A high-current configuration of the diode 107, with a permissible current greater than 60 A, is also possible, such that the resistor 109 can be replaced. As a result of the transient behavior of the converter 103 and the diode 107, upon the achievement of the diode breakdown voltage, a current only flows for a short time, for example less than 1 s. In this case, power is only applied to the diode 107 for a short time. In the event of a longer power take-up, cooling of the diode 107 can be provided, for example by means of a heat sink attached to the diode. In general, the employment of a plurality of diodes 107 in a series-connected arrangement is possible, to reduce the power applied per diode 107. A parallel-connected arrangement of a plurality of diodes 107 provides a further option for the reduction of the power applied per diode 107.

The voltage in the intermediate circuit 105 may lie between 500 V and 800 V. However, this voltage range can be extended, as required. Up-circuit of the energy accumulator 101, a DC voltage converter, e.g. a DC/DC actuator, can be employed, in order to achieve an initial increase in the voltage on the energy accumulator 101.

All the characteristics described and represented in conjunction with individual embodiments can be provided in different combinations, to permit the simultaneous achievement of the advantageous effects thereof. The scope of protection of the present disclosure is defined by the claims, and is not limited by the characteristics described in the description or represented in the figures.

Claims

1. An accumulator system for accumulating electrical energy, the system comprising: an energy accumulator for generating a DC voltage;a converter for converting the DC voltage into an AC voltage, connected to the energy accumulator via an intermediate circuit; anda diode in the intermediate circuit connected in parallel with the energy accumulator and the converter, the diode having reverse bias to limit a voltage in the intermediate circuit.

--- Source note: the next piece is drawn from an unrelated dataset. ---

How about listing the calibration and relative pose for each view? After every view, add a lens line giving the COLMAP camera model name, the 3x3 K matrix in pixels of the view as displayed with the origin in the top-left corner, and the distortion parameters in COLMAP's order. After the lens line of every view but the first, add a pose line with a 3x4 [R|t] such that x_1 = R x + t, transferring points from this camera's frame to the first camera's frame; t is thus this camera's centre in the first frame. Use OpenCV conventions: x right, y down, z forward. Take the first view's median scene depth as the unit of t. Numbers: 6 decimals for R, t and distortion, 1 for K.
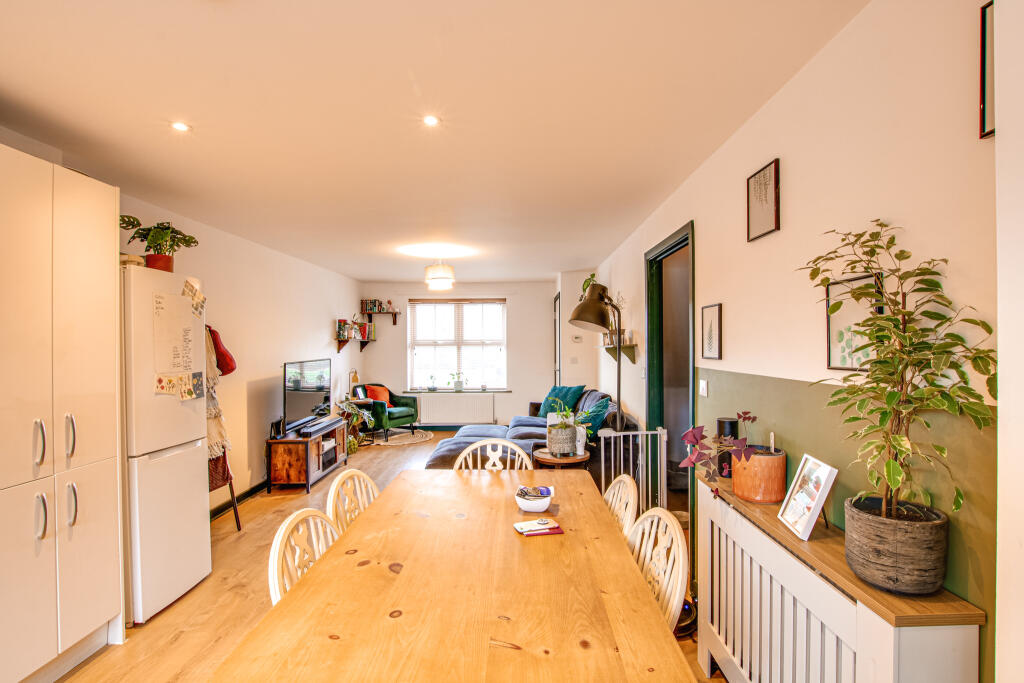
lens RADIAL K [[478.3, 0, 515.3], [0, 478.3, 343.5], [0, 0, 1]] dist [-0.022469, -0.000075]
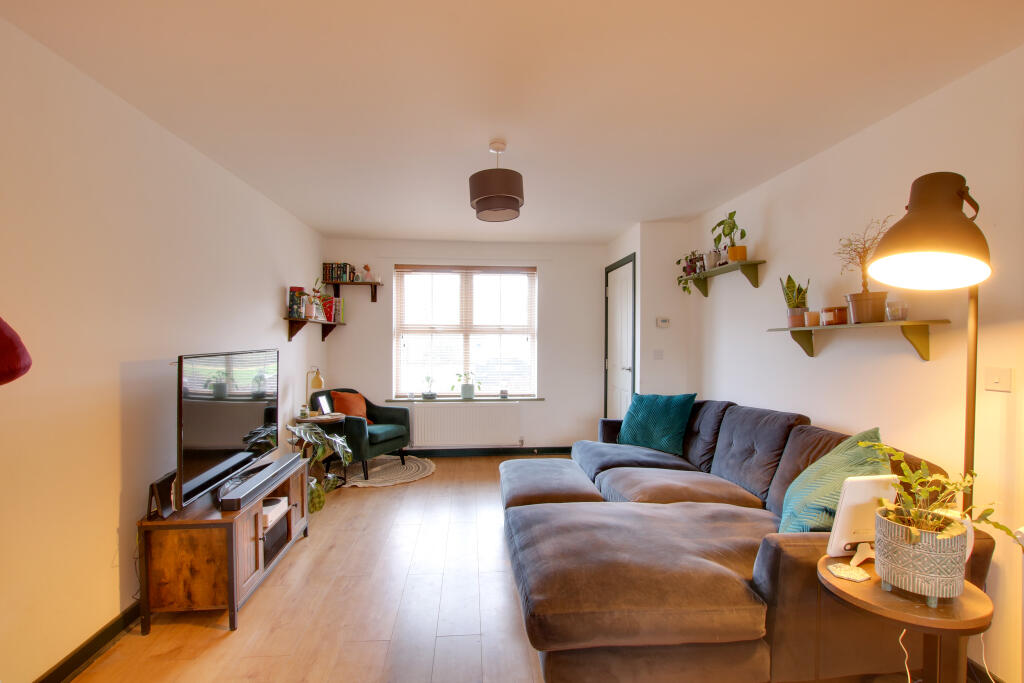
lens RADIAL K [[478.3, 0, 509.7], [0, 478.3, 340.4], [0, 0, 1]] dist [-0.022469, -0.000075]
pose [[0.995021, 0.007414, 0.099385, -0.140287], [-0.007439, 0.999972, -0.000118, 0.016259], [-0.099383, -0.000622, 0.995049, 0.337446]]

2. The accumulator system as claimed in claim 1, further comprising a second diode limiting the voltage in the intermediate circuit, the second diode connected in parallel with the energy accumulator and the converter and having reverse bias.

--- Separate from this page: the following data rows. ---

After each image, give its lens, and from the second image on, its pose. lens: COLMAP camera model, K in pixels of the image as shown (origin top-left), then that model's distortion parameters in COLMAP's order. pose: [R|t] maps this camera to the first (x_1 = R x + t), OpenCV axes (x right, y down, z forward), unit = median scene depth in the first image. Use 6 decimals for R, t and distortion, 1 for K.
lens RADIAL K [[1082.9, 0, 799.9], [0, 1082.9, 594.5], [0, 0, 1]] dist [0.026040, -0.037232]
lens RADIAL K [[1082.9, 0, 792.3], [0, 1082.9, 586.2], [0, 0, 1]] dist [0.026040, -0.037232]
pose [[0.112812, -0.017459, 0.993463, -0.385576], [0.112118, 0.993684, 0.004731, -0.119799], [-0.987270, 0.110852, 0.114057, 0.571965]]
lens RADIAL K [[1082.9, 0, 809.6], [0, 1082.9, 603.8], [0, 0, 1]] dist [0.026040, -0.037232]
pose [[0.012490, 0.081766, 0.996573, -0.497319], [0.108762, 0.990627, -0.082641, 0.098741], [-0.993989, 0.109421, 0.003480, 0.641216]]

3. The accumulator system as claimed in claim 1, wherein the diode comprises a semiconductor diode with a p-n junction or a Schottky diode.

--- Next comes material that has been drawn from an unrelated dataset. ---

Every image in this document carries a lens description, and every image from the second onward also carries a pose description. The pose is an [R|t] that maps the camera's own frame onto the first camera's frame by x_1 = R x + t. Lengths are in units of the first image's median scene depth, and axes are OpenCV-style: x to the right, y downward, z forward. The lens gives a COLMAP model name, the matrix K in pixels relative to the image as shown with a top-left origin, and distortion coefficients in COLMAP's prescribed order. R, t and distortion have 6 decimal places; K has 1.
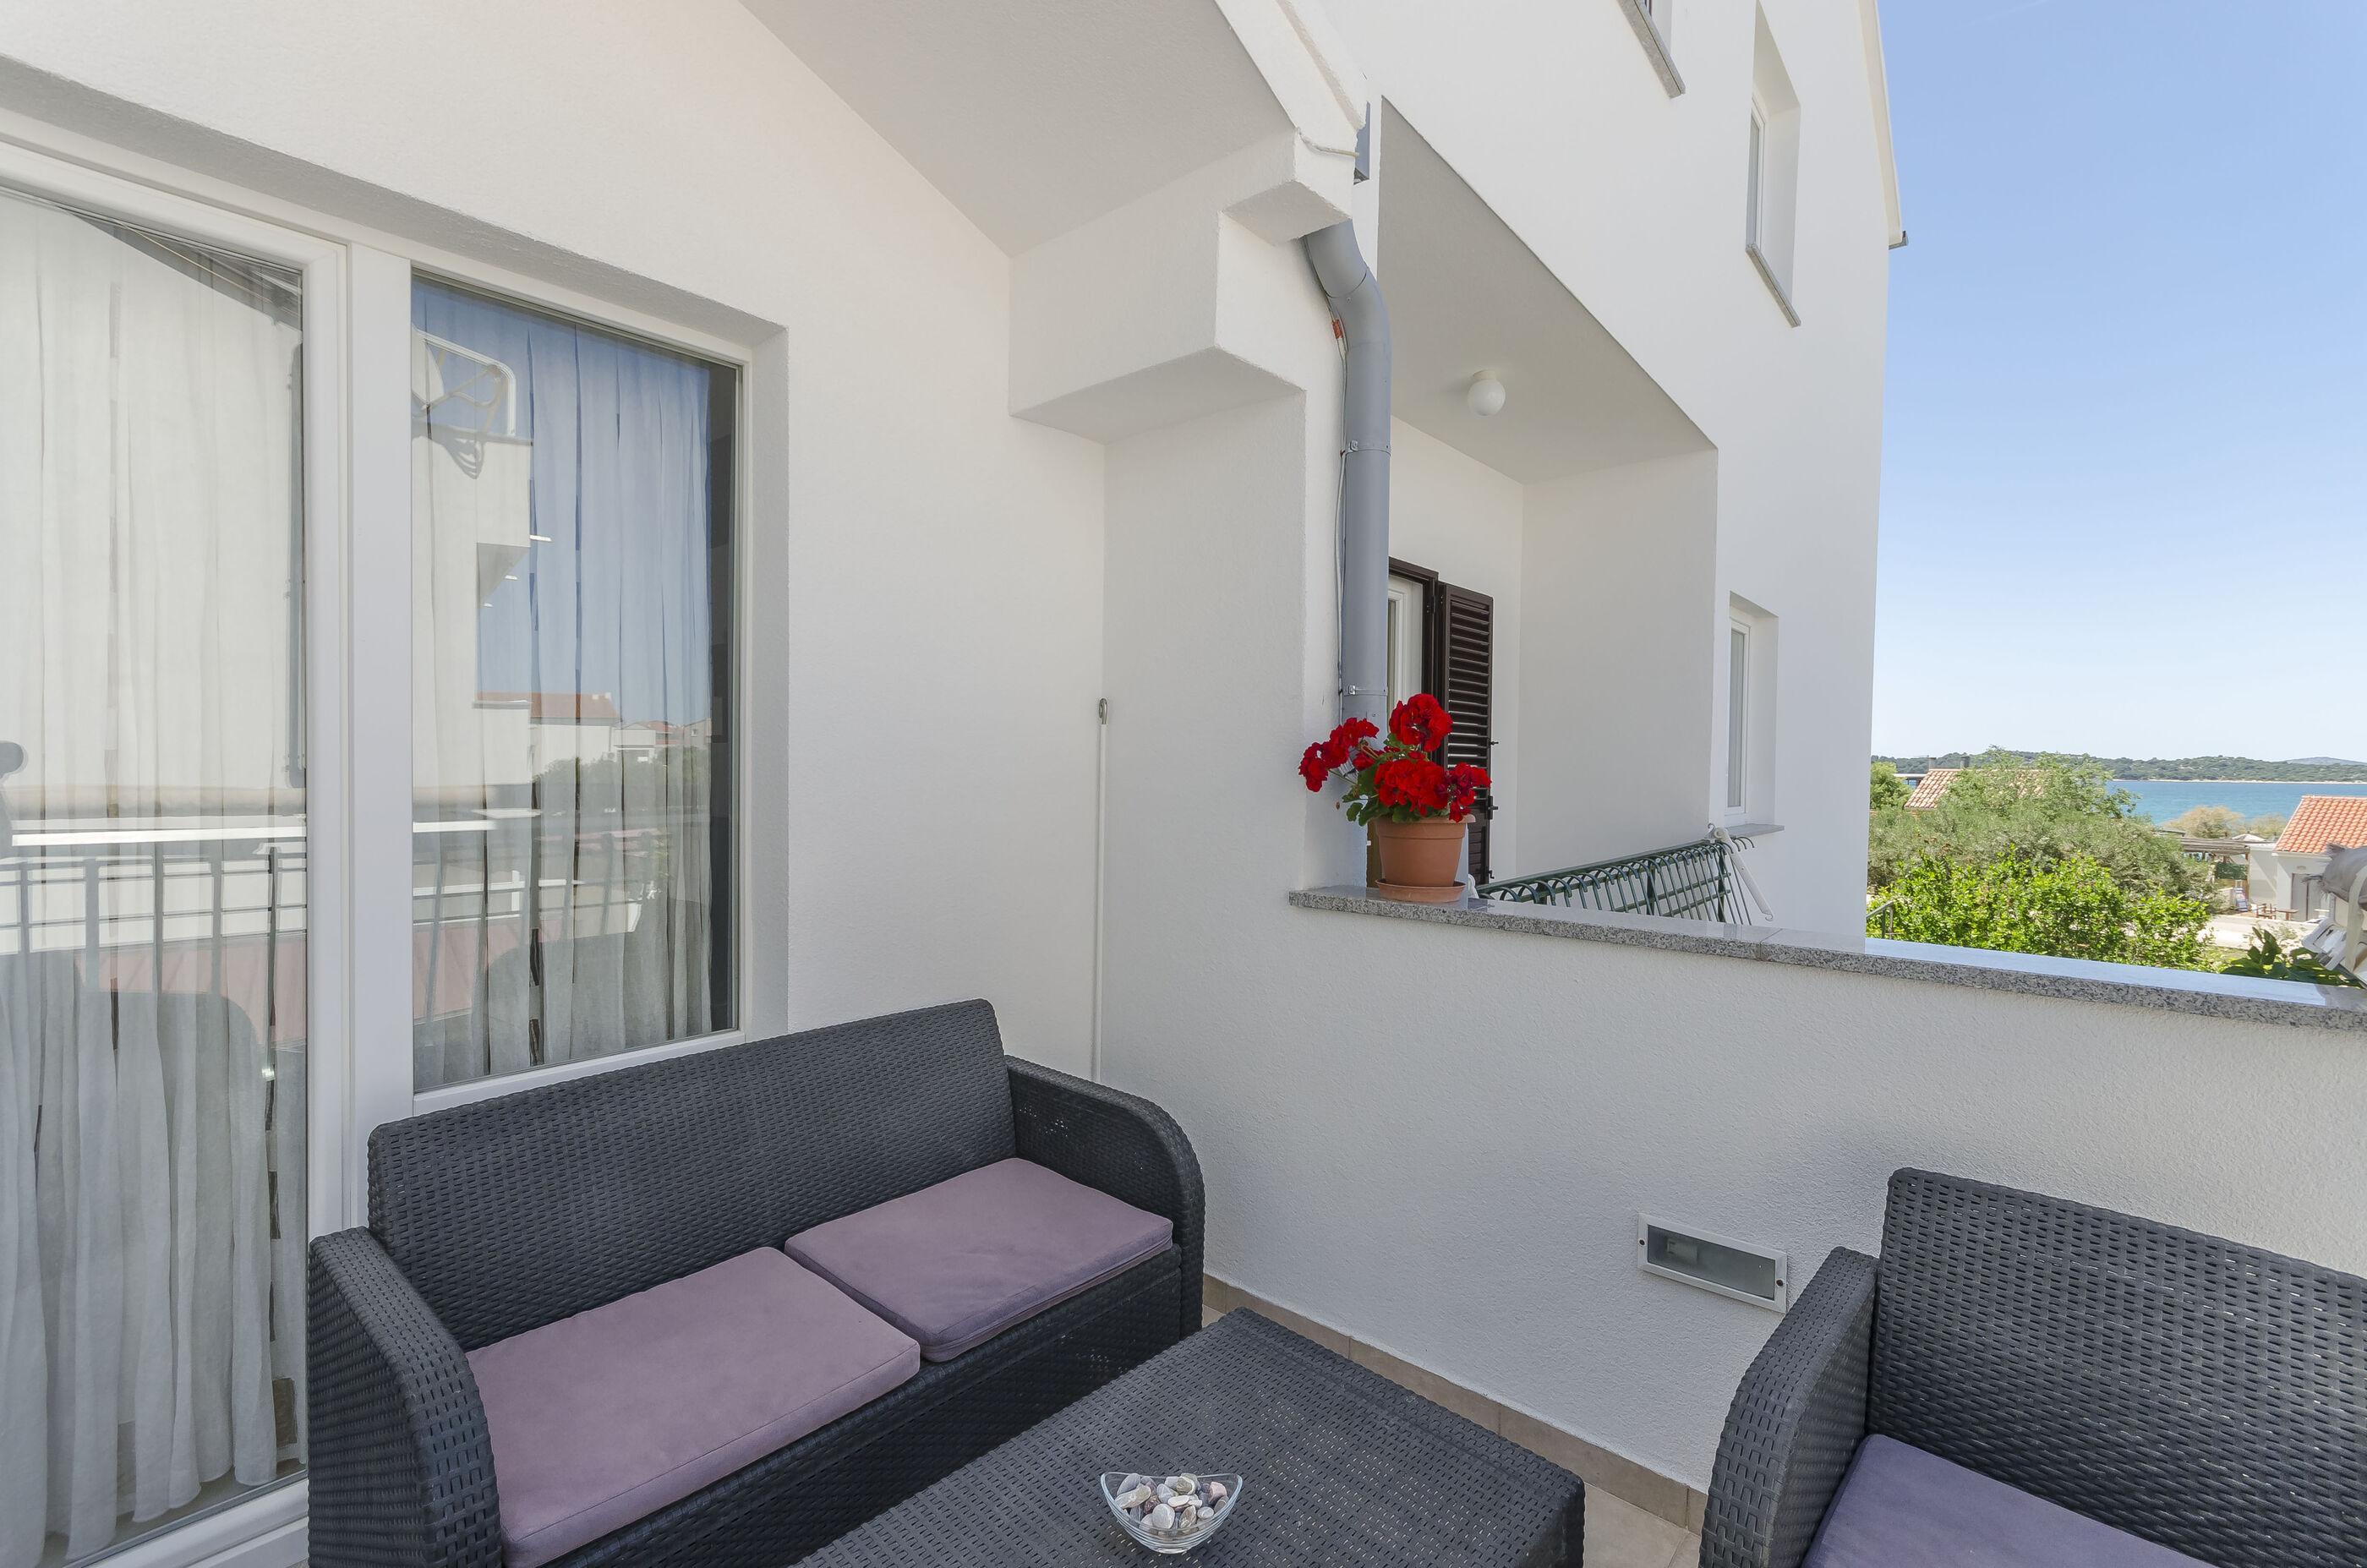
lens RADIAL K [[1024.7, 0, 1195.3], [0, 1024.7, 759.8], [0, 0, 1]] dist [-0.000077, -0.000008]
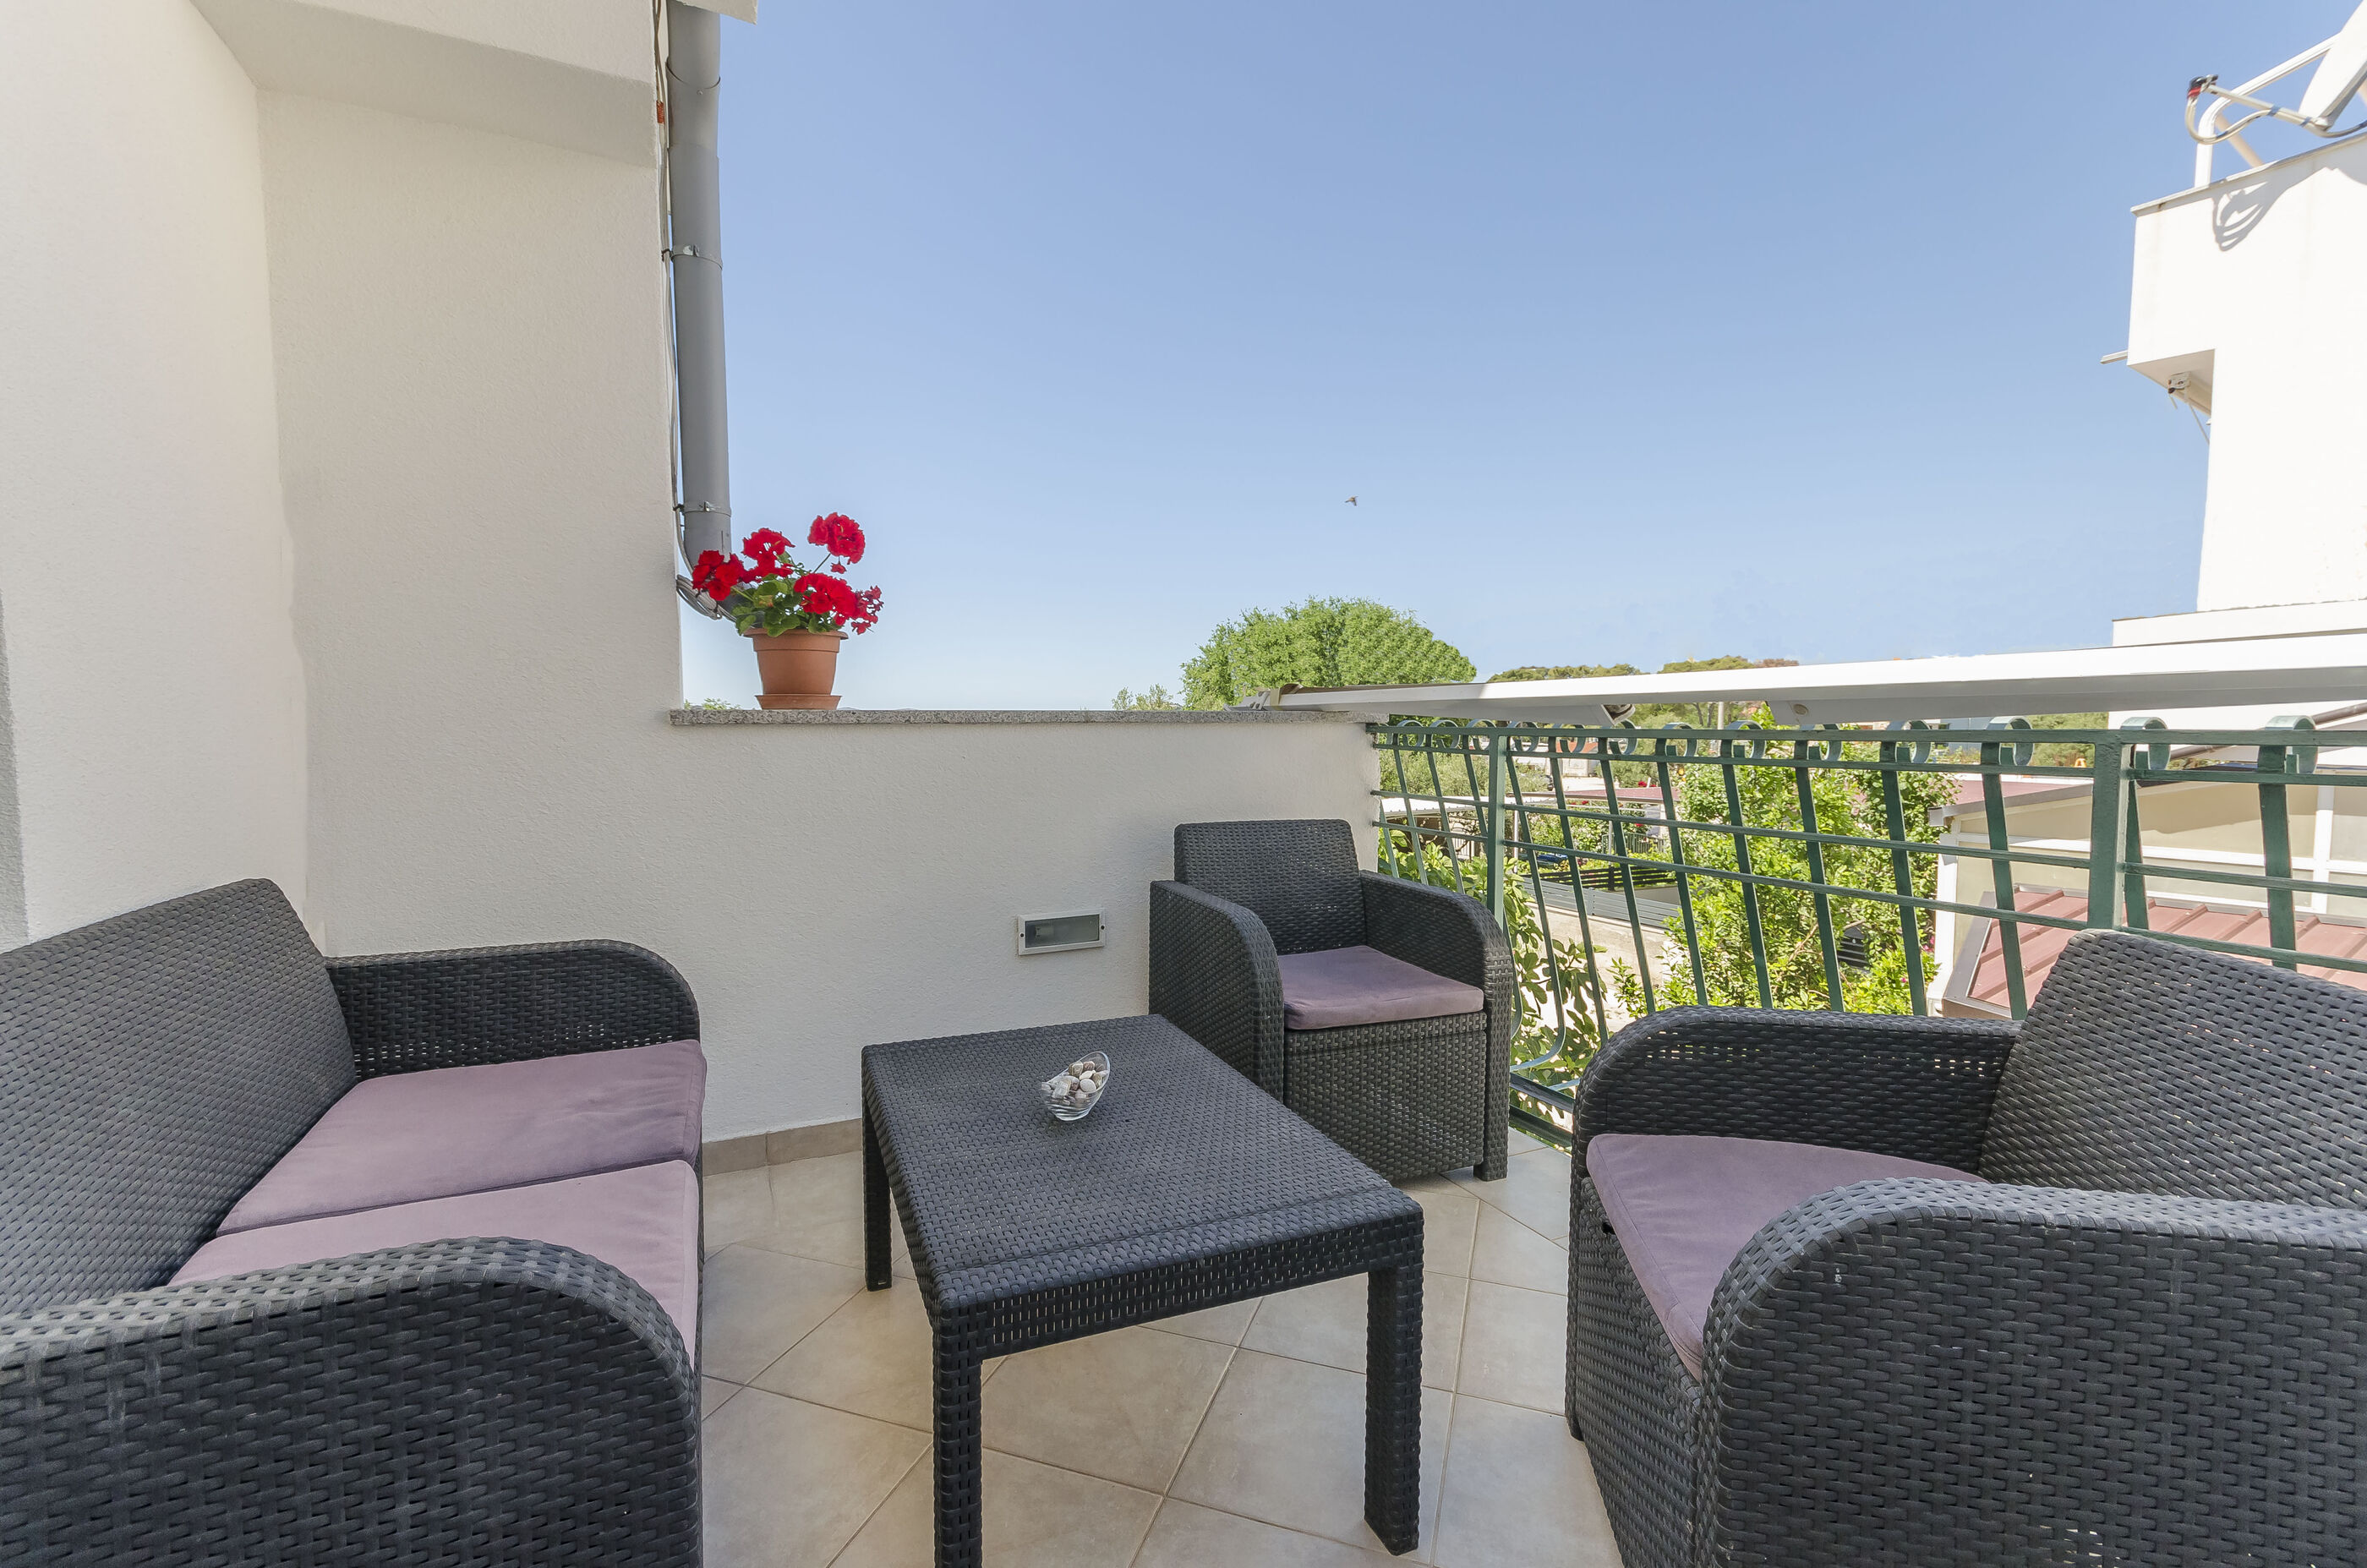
lens RADIAL K [[1024.7, 0, 1195.3], [0, 1024.7, 759.8], [0, 0, 1]] dist [-0.000077, -0.000008]
pose [[0.413017, -0.053476, 0.909152, -0.351940], [0.003898, 0.998369, 0.056953, 0.074765], [-0.910715, -0.019979, 0.412552, 0.103557]]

4. The accumulator system as claimed in claim 1, further comprising a resistor connected in series with the diode.

5. The accumulator system as claimed in claim 4, wherein the resistor has a rating of between 0.1Ω and 100Ω.

6. The accumulator system as claimed in claim 1, wherein the diode comprises a high current diode with a permissible breakdown current greater than 60 A.

7. The accumulator system as claimed in claim 1, wherein the diode comprises a Zener diode, an avalanche diode, or a suppressor diode.

8. The accumulator system as claimed in claim 7, further comprising one or more additional Zener diodes connected in series with the Zener diode.

9. The accumulator system as claimed in claim 1, further comprising a DC voltage converter increasing the DC voltage of the energy accumulator.

10. The accumulator system as claimed in claim 1, further comprising a cooling arrangement removing heat from the diode.

11. The accumulator system as claimed in claim 10, wherein the diode is arranged in contact with a heat sink.

12. The accumulator system as claimed in claim 1, further comprising additional diodes connected in parallel.